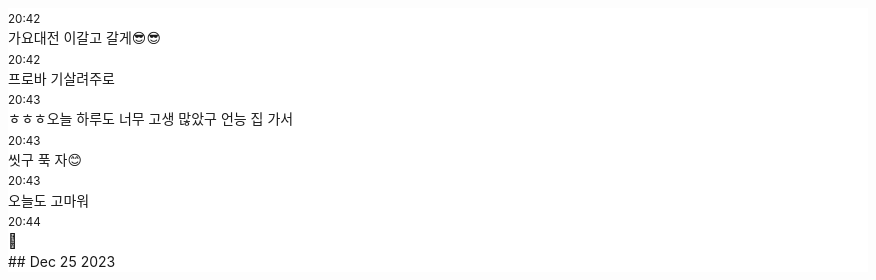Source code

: </div>
<div class="message" markdown="1">
<div class="message-date" markdown="1">
<small>20:42</small>
</div>
<div markdown="1">
가요대전 이갈고 갈게😎😎
</div>
</div>
<div class="message" markdown="1">
<div class="message-date" markdown="1">
<small>20:42</small>
</div>
<div markdown="1">
프로바 기살려주로
</div>
</div>
<div class="message" markdown="1">
<div class="message-date" markdown="1">
<small>20:43</small>
</div>
<div markdown="1">
ㅎㅎㅎ오늘 하루도 너무 고생 많았구 언능 집 가서
</div>
</div>
<div class="message" markdown="1">
<div class="message-date" markdown="1">
<small>20:43</small>
</div>
<div markdown="1">
씻구 푹 자😊
</div>
</div>
<div class="message" markdown="1">
<div class="message-date" markdown="1">
<small>20:43</small>
</div>
<div markdown="1">
오늘도 고마워
</div>
</div>
<div class="message" markdown="1">
<div class="message-date" markdown="1">
<small>20:44</small>
</div>
<div markdown="1">
🥰
</div>
</div>
## Dec 25 2023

*-*-*

* Written task: Each entry shown above must be quoted exactly, with its pictures left out.

* Solved problem:
Source code

: </div>
<div class="message" markdown="1">
<div class="message-date" markdown="1">
<small>20:42</small>
</div>
<div markdown="1">
가요대전 이갈고 갈게😎😎
</div>
</div>
<div class="message" markdown="1">
<div class="message-date" markdown="1">
<small>20:42</small>
</div>
<div markdown="1">
프로바 기살려주로
</div>
</div>
<div class="message" markdown="1">
<div class="message-date" markdown="1">
<small>20:43</small>
</div>
<div markdown="1">
ㅎㅎㅎ오늘 하루도 너무 고생 많았구 언능 집 가서
</div>
</div>
<div class="message" markdown="1">
<div class="message-date" markdown="1">
<small>20:43</small>
</div>
<div markdown="1">
씻구 푹 자😊
</div>
</div>
<div class="message" markdown="1">
<div class="message-date" markdown="1">
<small>20:43</small>
</div>
<div markdown="1">
오늘도 고마워
</div>
</div>
<div class="message" markdown="1">
<div class="message-date" markdown="1">
<small>20:44</small>
</div>
<div markdown="1">
🥰
</div>
</div>
## Dec 25 2023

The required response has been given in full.